On a slightly different theme, while many fears have been raised about future job losses due to automation, Wallace suggested that in fact, it should allow more time for conversation and make jobs more meaningful.

This was picked up in more detail in a session on robotics and the digital workforce hosted by AI company UIPath. It’s not about replacing occupations, it’s about replacing specific activities, said Alastair Roriston of UIPath.

According to a report from McKinsey, 30 per cent of tasks in 60 per cent of jobs could be automated, and feedback on UIPath’s robotic process automation system found that 71 per cent reported a reduction in manual efforts, 57 per cent better customer service and better employee engagement and 25 per cent reported fewer employees leaving.

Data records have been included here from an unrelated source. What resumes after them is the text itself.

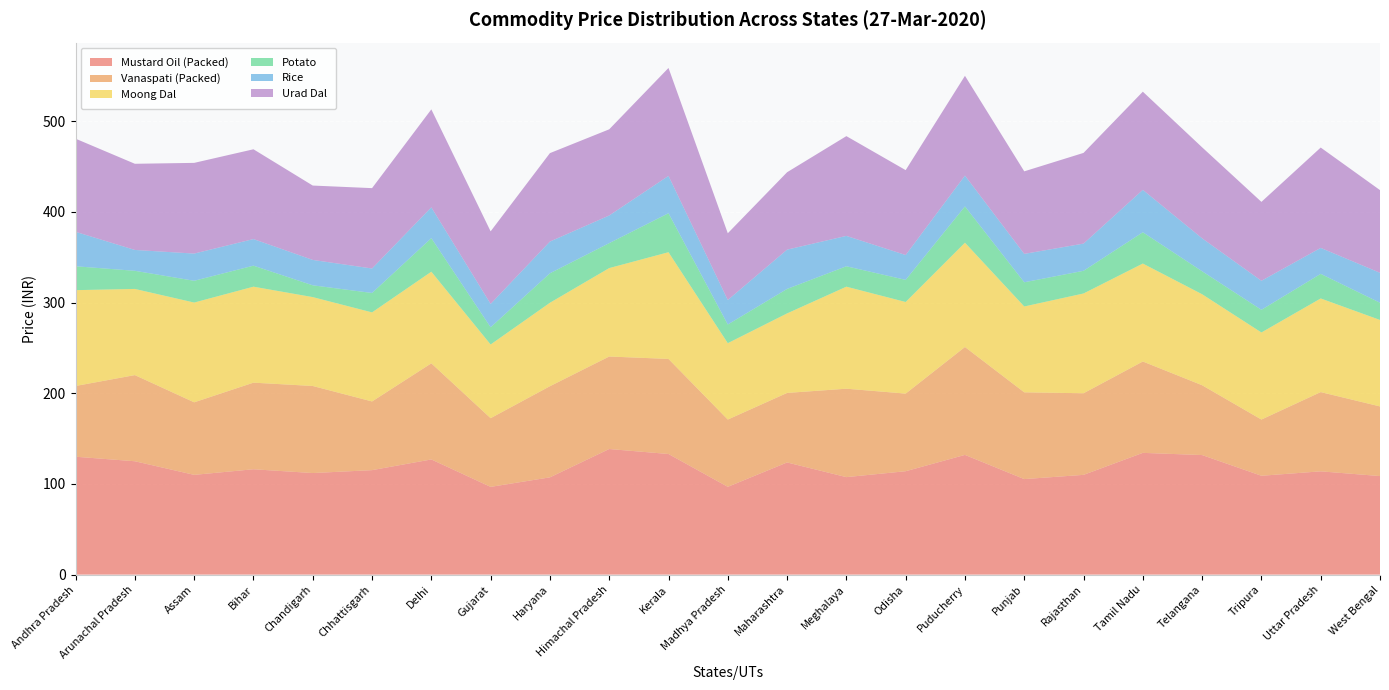

Reading right to left, what are all the values shown in this chart?

Mustard Oil (Packed): West Bengal=108.7	Uttar Pradesh=113.9	Tripura=109.0	Telangana=131.8	Tamil Nadu=134.2	Rajasthan=110.0	Punjab=105.3	Puducherry=132.0	Odisha=114.0	Meghalaya=107.5	Maharashtra=123.7	Madhya Pradesh=96.8	Kerala=133.0	Himachal Pradesh=138.5	Haryana=107.2	Gujarat=96.8	Delhi=127.0	Chhattisgarh=115.2	Chandigarh=112.0	Bihar=116.2	Assam=110.0	Arunachal Pradesh=125.0	Andhra Pradesh=130.0
Vanaspati (Packed): West Bengal=76.8	Uttar Pradesh=87.4	Tripura=62.0	Telangana=77.0	Tamil Nadu=100.8	Rajasthan=90.0	Punjab=95.7	Puducherry=119.0	Odisha=85.6	Meghalaya=97.5	Maharashtra=76.7	Madhya Pradesh=74.2	Kerala=104.8	Himachal Pradesh=102.0	Haryana=100.5	Gujarat=75.8	Delhi=106.0	Chhattisgarh=75.8	Chandigarh=96.0	Bihar=95.5	Assam=80.0	Arunachal Pradesh=95.0	Andhra Pradesh=78.0
Moong Dal: West Bengal=95.3	Uttar Pradesh=103.2	Tripura=96.0	Telangana=100.3	Tamil Nadu=108.0	Rajasthan=110.0	Punjab=94.7	Puducherry=115.0	Odisha=101.0	Meghalaya=112.5	Maharashtra=87.7	Madhya Pradesh=84.2	Kerala=117.7	Himachal Pradesh=97.5	Haryana=92.0	Gujarat=81.2	Delhi=101.0	Chhattisgarh=98.2	Chandigarh=98.0	Bihar=105.8	Assam=110.0	Arunachal Pradesh=95.0	Andhra Pradesh=105.7
Potato: West Bengal=19.0	Uttar Pradesh=27.1	Tripura=25.0	Telangana=25.3	Tamil Nadu=34.5	Rajasthan=25.0	Punjab=26.7	Puducherry=40.0	Odisha=24.4	Meghalaya=22.5	Maharashtra=27.0	Madhya Pradesh=20.6	Kerala=43.0	Himachal Pradesh=27.5	Haryana=32.5	Gujarat=19.0	Delhi=37.0	Chhattisgarh=21.4	Chandigarh=13.0	Bihar=23.2	Assam=24.0	Arunachal Pradesh=20.0	Andhra Pradesh=26.3
Rice: West Bengal=33.0	Uttar Pradesh=28.6	Tripura=32.0	Telangana=36.3	Tamil Nadu=46.8	Rajasthan=30.0	Punjab=31.3	Puducherry=34.0	Odisha=27.4	Meghalaya=33.5	Maharashtra=43.3	Madhya Pradesh=27.0	Kerala=41.2	Himachal Pradesh=30.5	Haryana=35.0	Gujarat=25.8	Delhi=34.0	Chhattisgarh=27.0	Chandigarh=28.0	Bihar=29.3	Assam=30.0	Arunachal Pradesh=23.0	Andhra Pradesh=38.0
Urad Dal: West Bengal=91.2	Uttar Pradesh=110.6	Tripura=87.0	Telangana=100.3	Tamil Nadu=108.2	Rajasthan=100.0	Punjab=91.0	Puducherry=110.0	Odisha=93.6	Meghalaya=110.0	Maharashtra=85.3	Madhya Pradesh=73.6	Kerala=119.0	Himachal Pradesh=95.0	Haryana=97.5	Gujarat=80.0	Delhi=108.0	Chhattisgarh=88.6	Chandigarh=82.0	Bihar=99.0	Assam=100.0	Arunachal Pradesh=95.0	Andhra Pradesh=102.7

Roriston also cited examples from government and the legal profession where workload was reduced to allow staff to focus on more significant tasks.

Baldeep Dogra of BlackBerry highlighted the changes that the company has undergone in the past few years from being a handset provider to a supplier of software and services. He identified what the company has to offer public services through a mission-critical communications platform.

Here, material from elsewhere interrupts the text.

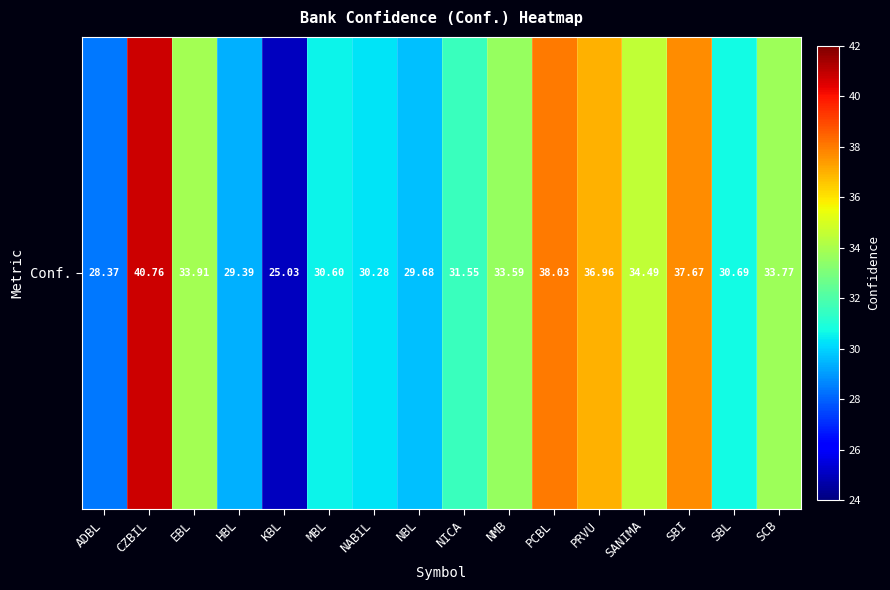

Rank the categories by value from highest to lowest.

CZBIL, PCBL, SBI, PRVU, SANIMA, EBL, SCB, NMB, NICA, SBL, MBL, NABIL, NBL, HBL, ADBL, KBL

Along with AI, another area garnering a lot of media attention recently is 5G and its potential uses. 5G has just been rolled out for the first time in Edinburgh.

But Charlie Boisseau from Commsworld, a digital connectivity solutions provider, looked at why 5G may not be the answer to everyone’s problems and how building gigabit fibre infrastructure could become a “ubiquitous platform” for digital pubic services.

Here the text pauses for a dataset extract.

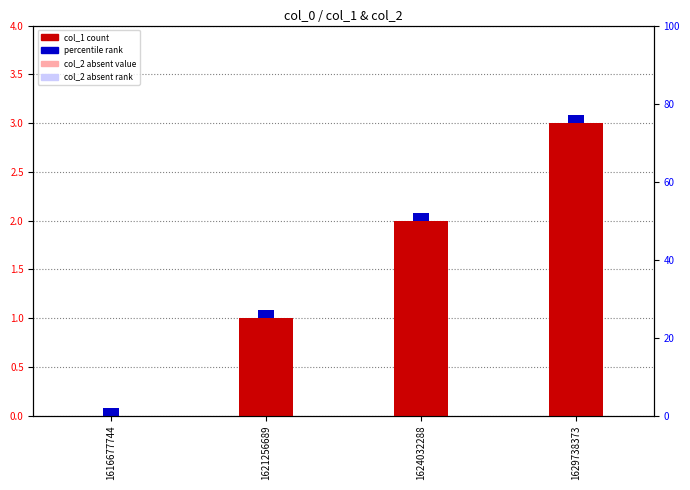

At which label does col_2 (absent) reach its peak?

1616677744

The fourth sponsor of the event, Silver Peak, joined a session with Nicola Graham of Aberdeenshire Council and SOCITM and Hugh Wallace of the Scottish Government’s payments project on the challenges of developing shared technology platforms.

As last speaker of the day, Colin Cook, head of the Scottish Government’s digital directorate, returned to the earlier theme of the need to collaborate and to centre digital developments on the needs of citizens.

“The overwhelming message, and the one I’ll try and repeat, is about our need to continue to collaborate, and collaborate not just across ourselves in the public sector, but also through to the third sector and particularly with industry,” Cook said.

For the Scottish Government, a digital organisation is one where not only does it understand the needs of users, but also designs services, whether online or offline, in a way that meets those needs, Cook said.

Cook summarised the Scottish approach to service design as a commitment that users are in the room when decisions about services are being taken.

“You can have the best user research team in the world, but it’s only any good if you’re actually taking decisions on the basis of what they find and you’re actually using that information to make a difference,” he added.